[RECORD EXTRACTS — start]

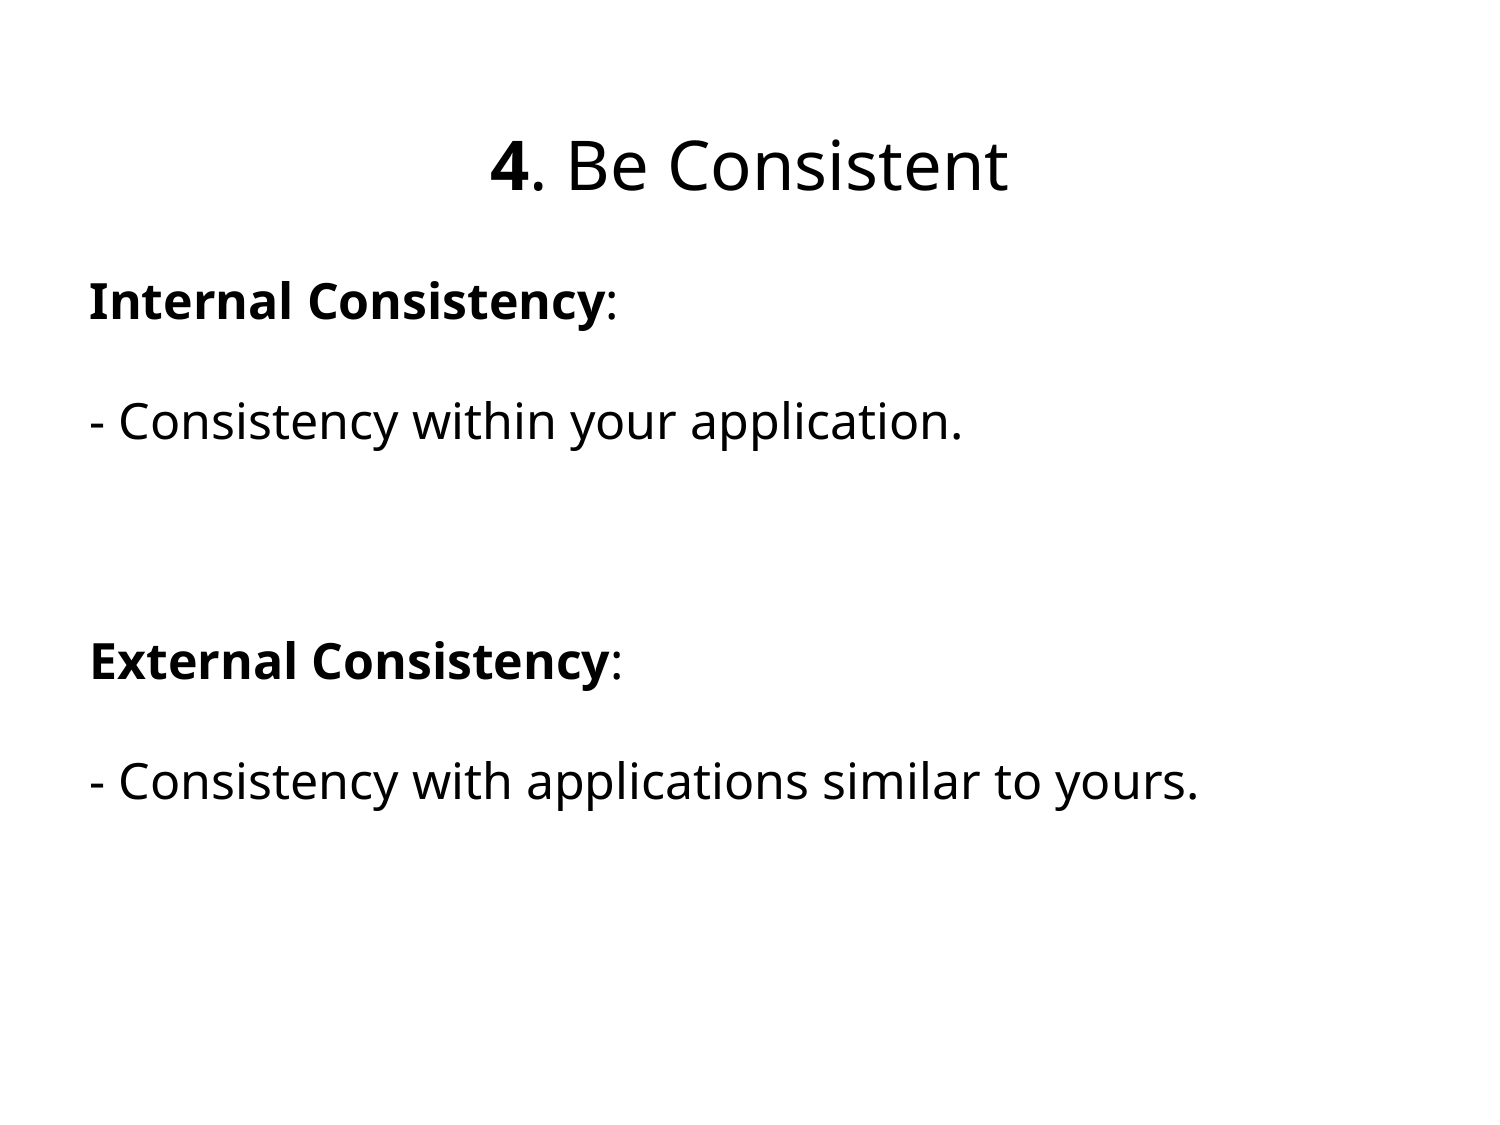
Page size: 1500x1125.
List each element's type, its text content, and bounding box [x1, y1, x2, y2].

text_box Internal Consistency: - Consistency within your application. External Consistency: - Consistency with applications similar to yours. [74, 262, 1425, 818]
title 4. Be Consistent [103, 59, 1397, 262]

[RECORD EXTRACTS — finish]
[RECORD EXTRACTS — start]

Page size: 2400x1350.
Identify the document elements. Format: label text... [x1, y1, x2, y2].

[RECORD EXTRACTS — finish]
[RECORD EXTRACTS — start]

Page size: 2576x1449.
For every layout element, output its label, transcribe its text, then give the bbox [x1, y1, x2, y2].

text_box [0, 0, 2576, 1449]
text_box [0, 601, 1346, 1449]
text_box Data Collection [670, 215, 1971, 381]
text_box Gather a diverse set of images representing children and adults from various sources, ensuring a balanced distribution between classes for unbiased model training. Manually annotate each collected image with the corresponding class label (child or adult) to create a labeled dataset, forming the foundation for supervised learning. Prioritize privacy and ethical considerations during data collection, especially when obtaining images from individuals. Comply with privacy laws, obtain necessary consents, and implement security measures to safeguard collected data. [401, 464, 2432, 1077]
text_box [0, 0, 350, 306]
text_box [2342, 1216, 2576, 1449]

[RECORD EXTRACTS — finish]

* PROBLEM:
Return each line from the records that includes the word "Page".

* TASK ANSWER:
Page size: 1500x1125.
Page size: 2400x1350.
Page size: 2576x1449.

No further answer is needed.